▸ Provided data:

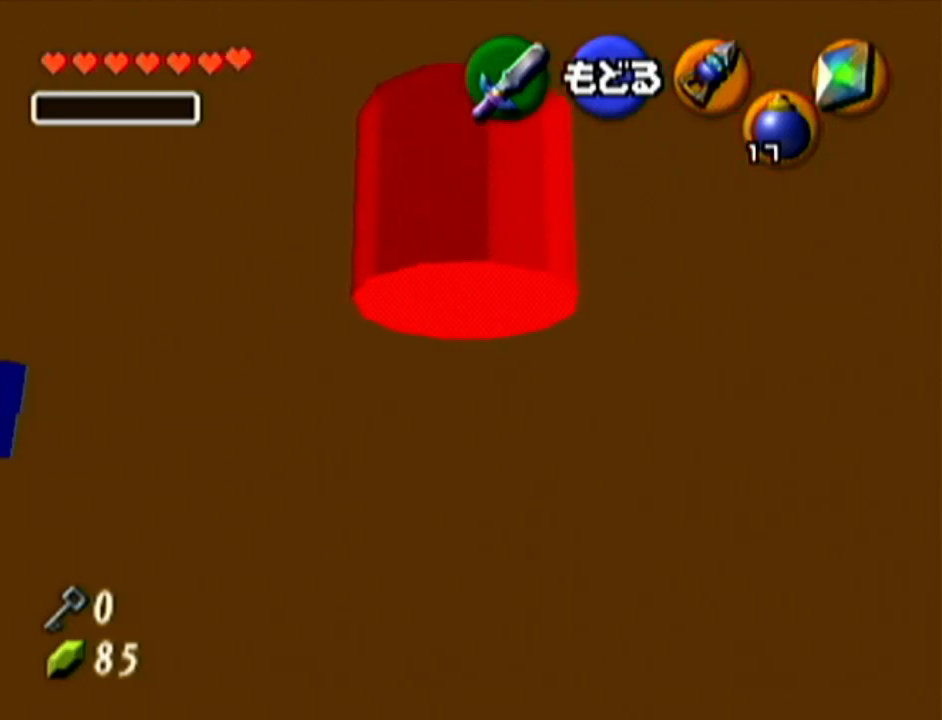
{"buttons": [], "left_stick": "down-left", "events": []}
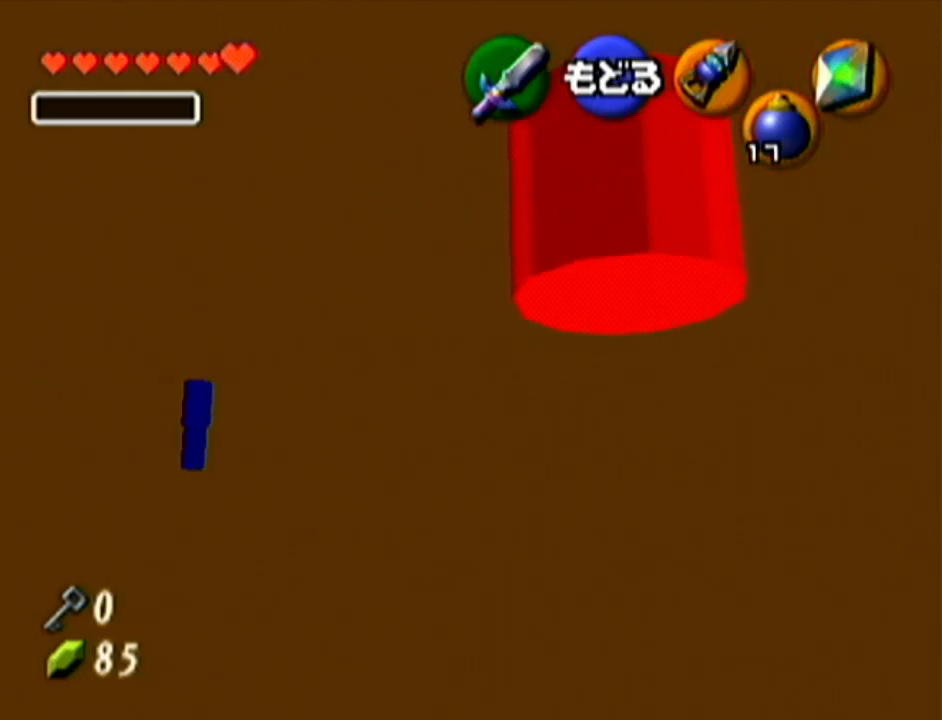
{"buttons": [], "left_stick": "down-left", "events": []}
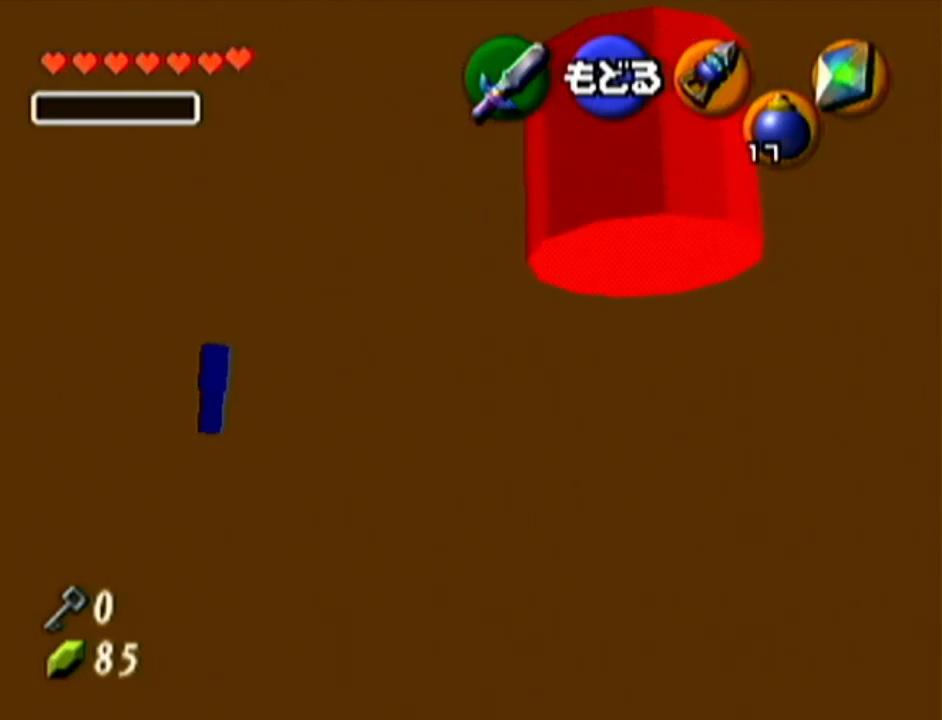
{"buttons": [], "left_stick": "down-right", "events": [[234, "left_stick", "down-right"]]}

▸ Problem details: Could you give the material above again, exactly and without its pictures?

▸ Result:
{"buttons": [], "left_stick": "down-left", "events": []}
{"buttons": [], "left_stick": "down-left", "events": []}
{"buttons": [], "left_stick": "down-right", "events": [[234, "left_stick", "down-right"]]}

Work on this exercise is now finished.